Won't the test charge disturb the electric field to be measured? As written in Principles of Physics by Halliday, Resnick and Walker:

The electric field is a vector field; it consists of a distribution of vectors,one for each point in the region around a charged object. In principle, we can define the electric field at some point near the charged object. We first place a positive charge $q_0$, called a test charge,at the point. We then measure electrostatic force $\vec{F}$ that acts on the test charge. Finally, we define the electric field $\vec{E}$ at that point due to the charged object as $$\vec{E} = \frac{\vec{F}}{q_0}$$ .

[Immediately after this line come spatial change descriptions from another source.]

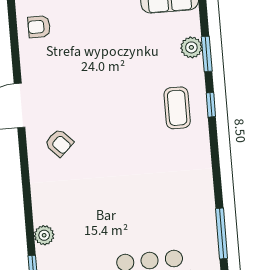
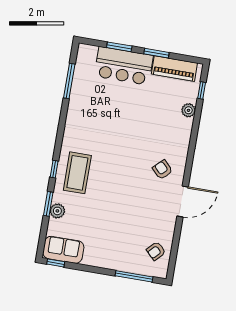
armchair: (39, 27) -> (156, 251), turned 134
coffee table: (177, 108) -> (77, 173), width x1.36, depth x1.32

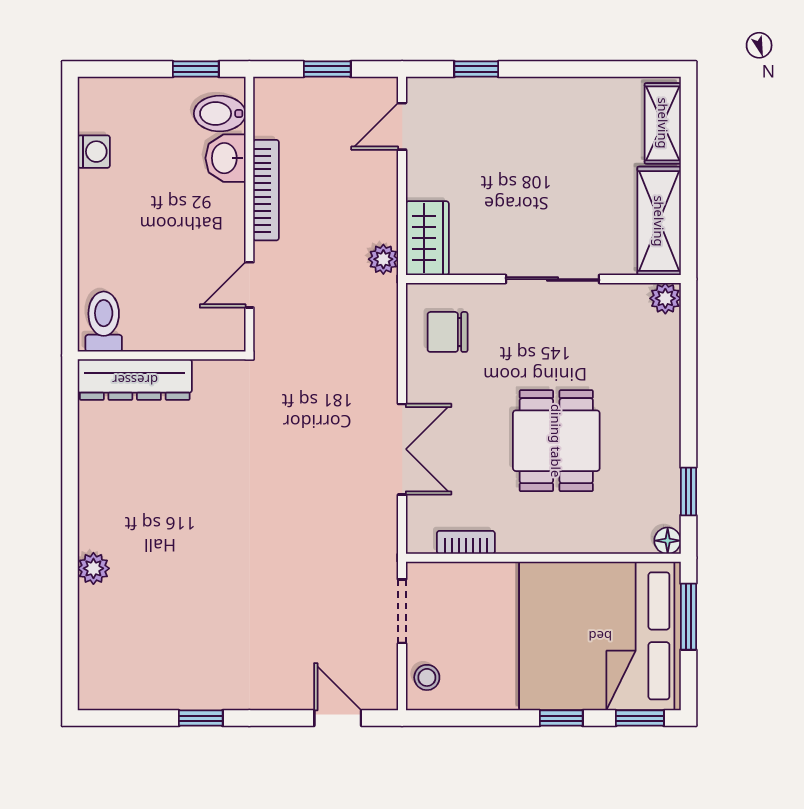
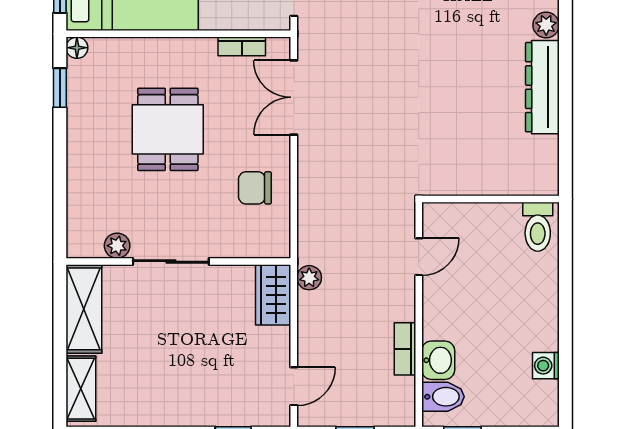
bookcase: (266, 190) -> (405, 349), width x0.64
plant: (665, 298) -> (117, 246), moved
chair: (448, 332) -> (255, 188), moved, turned 180
dresser: (135, 380) -> (542, 87), moved, turned -90
double door: (402, 449) -> (294, 97), moved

So, this is the way they derive the electric field. But one thing that perplexes me is that as test charge has its own field, so when the test charge is introduced in the field of concerned charged object, say another point charge $+q$ , won't it get shifted due to the repulsion from the test charge $q_0$ (which is, by convention, positive)? Then consequently the field of $+q$ will also be shifted. In a word, it will get disturbed by that test charge. But the book derived the formula as if the positive point charge $+q$ remained fixed i.e. the test charge had no effect on the field of the point charge. But how can it be? If the test charge $q_0$ is a charge, then obviously it has also field which will exert force on $+q$. So how can the formula be true? Why did the book neglect this?
This phenomenon can be compared to earth's gravitational field. When a body moves upward, it exerts force on the earth downward. But as the earth has huge mass, its shifting can be neglected and hence it doesn't affect its gravitational field. 
But here it is a point positive charge; it has no huge mass. So why did the book neglect its shifting and how can the formula be true? Please help.  
 A: The presence of the test particle may influence the distribution of charge in the charged object. The electric field measured the above way then depends on the quantity of charge in the test particle and is different from what it is when the test particle is removed.
If the charge of the test particle is much lower than the charge of the charged object, this influence becomes weak and the difference negligible.
A: The definition of Electric Field is: 

The electric field at a point is defined as the limit of the ratio between the force on a test charge placed at that point to the test charge as the test charge approaches to zero. 

So in the definition, we have seen that the placed test charge is vary small and hence the effect of this charge on the field is also very small. This small effect of test charge on the field may be neglected. $$\vec{E} (\vec{r}) = \lim_{q \to 0} (\frac{\vec{F}}{q})$$ .
A: It is called the electrostatic field because all the movement of the charges and time dependence has been ignored, hence static.
On the other hand, when you place two charges $q_0$ and $+q$ they will both indeed create a field. However, what you measure is the force acting on $q_0$ and since a charge is not affected by it's own field then this wouldn't be counted in $\vec{E}$.
A: Due to the superposition principle,there is no movement of the test charge.And also there is no need of using the limit to define the electrostatic field.